* [GOAL OF THE EXERCISE]:
Reproduce, exactly and in full, only the lines below from the one containing "beige chair [50,294,223,537]" through the one containing "yellow table lamp".

BEGIN EXERCISE DATA

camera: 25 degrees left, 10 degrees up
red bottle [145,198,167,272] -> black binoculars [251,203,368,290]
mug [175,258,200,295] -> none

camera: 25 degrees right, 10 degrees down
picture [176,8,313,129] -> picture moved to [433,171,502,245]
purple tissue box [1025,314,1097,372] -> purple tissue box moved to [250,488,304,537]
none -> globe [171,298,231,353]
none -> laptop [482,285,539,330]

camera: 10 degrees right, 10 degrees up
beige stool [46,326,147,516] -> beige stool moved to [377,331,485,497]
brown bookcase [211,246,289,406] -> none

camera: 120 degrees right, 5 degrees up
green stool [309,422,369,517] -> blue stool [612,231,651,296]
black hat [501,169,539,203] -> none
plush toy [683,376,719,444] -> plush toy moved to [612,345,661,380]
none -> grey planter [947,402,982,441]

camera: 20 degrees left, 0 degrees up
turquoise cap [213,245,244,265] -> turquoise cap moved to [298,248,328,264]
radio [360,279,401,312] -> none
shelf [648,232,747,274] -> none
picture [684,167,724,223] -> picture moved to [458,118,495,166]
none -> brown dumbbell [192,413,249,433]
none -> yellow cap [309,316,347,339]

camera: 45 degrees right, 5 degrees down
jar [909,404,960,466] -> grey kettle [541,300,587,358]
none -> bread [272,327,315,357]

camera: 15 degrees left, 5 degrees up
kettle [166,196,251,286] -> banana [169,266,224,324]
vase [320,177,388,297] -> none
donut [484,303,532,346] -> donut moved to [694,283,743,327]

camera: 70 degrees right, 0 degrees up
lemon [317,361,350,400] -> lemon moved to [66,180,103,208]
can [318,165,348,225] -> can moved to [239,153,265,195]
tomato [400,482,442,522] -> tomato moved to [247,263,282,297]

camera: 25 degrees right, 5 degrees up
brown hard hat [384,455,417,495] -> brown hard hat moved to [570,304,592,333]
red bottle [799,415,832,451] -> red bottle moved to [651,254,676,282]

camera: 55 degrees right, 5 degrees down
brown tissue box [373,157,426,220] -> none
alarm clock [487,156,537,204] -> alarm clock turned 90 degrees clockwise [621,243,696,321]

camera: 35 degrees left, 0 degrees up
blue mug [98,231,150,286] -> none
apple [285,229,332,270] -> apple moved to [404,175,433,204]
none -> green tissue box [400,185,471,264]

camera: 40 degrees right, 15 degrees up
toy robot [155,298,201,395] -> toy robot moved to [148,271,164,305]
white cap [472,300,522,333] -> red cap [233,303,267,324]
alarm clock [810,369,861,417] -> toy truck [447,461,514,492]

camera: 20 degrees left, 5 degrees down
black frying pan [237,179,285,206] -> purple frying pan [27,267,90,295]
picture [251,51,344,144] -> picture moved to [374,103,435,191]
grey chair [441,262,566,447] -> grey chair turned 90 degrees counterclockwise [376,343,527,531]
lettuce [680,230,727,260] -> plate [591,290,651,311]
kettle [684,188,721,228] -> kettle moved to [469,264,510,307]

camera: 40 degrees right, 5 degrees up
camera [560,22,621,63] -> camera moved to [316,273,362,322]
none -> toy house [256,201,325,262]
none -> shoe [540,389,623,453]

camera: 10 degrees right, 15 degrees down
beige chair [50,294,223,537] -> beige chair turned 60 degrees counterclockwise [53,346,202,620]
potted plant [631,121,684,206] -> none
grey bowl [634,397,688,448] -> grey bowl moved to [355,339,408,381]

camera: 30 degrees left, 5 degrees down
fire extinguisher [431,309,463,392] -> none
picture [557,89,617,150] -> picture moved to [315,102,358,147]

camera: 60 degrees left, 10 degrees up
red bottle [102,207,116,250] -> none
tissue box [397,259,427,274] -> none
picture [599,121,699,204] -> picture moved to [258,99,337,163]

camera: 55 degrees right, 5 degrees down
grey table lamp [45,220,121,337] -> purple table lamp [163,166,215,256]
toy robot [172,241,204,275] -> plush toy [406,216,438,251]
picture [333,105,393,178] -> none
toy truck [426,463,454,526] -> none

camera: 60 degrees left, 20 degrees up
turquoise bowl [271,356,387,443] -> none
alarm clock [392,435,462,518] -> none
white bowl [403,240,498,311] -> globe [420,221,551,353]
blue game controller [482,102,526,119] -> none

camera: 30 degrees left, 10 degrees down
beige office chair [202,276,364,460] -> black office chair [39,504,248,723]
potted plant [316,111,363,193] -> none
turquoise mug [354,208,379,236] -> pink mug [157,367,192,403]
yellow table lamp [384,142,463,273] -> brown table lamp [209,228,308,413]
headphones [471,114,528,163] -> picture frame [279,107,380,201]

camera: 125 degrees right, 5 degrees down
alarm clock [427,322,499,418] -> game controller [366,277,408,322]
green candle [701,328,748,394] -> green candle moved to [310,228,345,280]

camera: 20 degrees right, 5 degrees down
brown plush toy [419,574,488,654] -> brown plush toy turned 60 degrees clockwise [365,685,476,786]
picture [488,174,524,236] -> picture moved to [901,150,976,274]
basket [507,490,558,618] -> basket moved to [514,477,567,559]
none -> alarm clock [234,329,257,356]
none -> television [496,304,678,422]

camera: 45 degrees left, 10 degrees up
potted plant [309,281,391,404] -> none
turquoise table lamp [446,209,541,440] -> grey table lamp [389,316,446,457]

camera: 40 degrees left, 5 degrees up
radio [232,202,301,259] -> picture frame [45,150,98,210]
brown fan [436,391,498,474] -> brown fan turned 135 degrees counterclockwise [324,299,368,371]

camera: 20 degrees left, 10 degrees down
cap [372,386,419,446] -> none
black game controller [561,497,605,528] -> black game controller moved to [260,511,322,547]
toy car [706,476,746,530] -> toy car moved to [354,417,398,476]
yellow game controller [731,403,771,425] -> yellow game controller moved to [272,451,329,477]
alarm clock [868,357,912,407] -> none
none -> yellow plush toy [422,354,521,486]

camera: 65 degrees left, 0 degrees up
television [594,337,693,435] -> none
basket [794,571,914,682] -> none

END EXERCISE DATA

* [TASK RESPONSE]:
beige chair [50,294,223,537] -> beige chair turned 60 degrees counterclockwise [53,346,202,620]
potted plant [631,121,684,206] -> none
grey bowl [634,397,688,448] -> grey bowl moved to [355,339,408,381]

camera: 30 degrees left, 5 degrees down
fire extinguisher [431,309,463,392] -> none
picture [557,89,617,150] -> picture moved to [315,102,358,147]

camera: 60 degrees left, 10 degrees up
red bottle [102,207,116,250] -> none
tissue box [397,259,427,274] -> none
picture [599,121,699,204] -> picture moved to [258,99,337,163]

camera: 55 degrees right, 5 degrees down
grey table lamp [45,220,121,337] -> purple table lamp [163,166,215,256]
toy robot [172,241,204,275] -> plush toy [406,216,438,251]
picture [333,105,393,178] -> none
toy truck [426,463,454,526] -> none

camera: 60 degrees left, 20 degrees up
turquoise bowl [271,356,387,443] -> none
alarm clock [392,435,462,518] -> none
white bowl [403,240,498,311] -> globe [420,221,551,353]
blue game controller [482,102,526,119] -> none

camera: 30 degrees left, 10 degrees down
beige office chair [202,276,364,460] -> black office chair [39,504,248,723]
potted plant [316,111,363,193] -> none
turquoise mug [354,208,379,236] -> pink mug [157,367,192,403]
yellow table lamp [384,142,463,273] -> brown table lamp [209,228,308,413]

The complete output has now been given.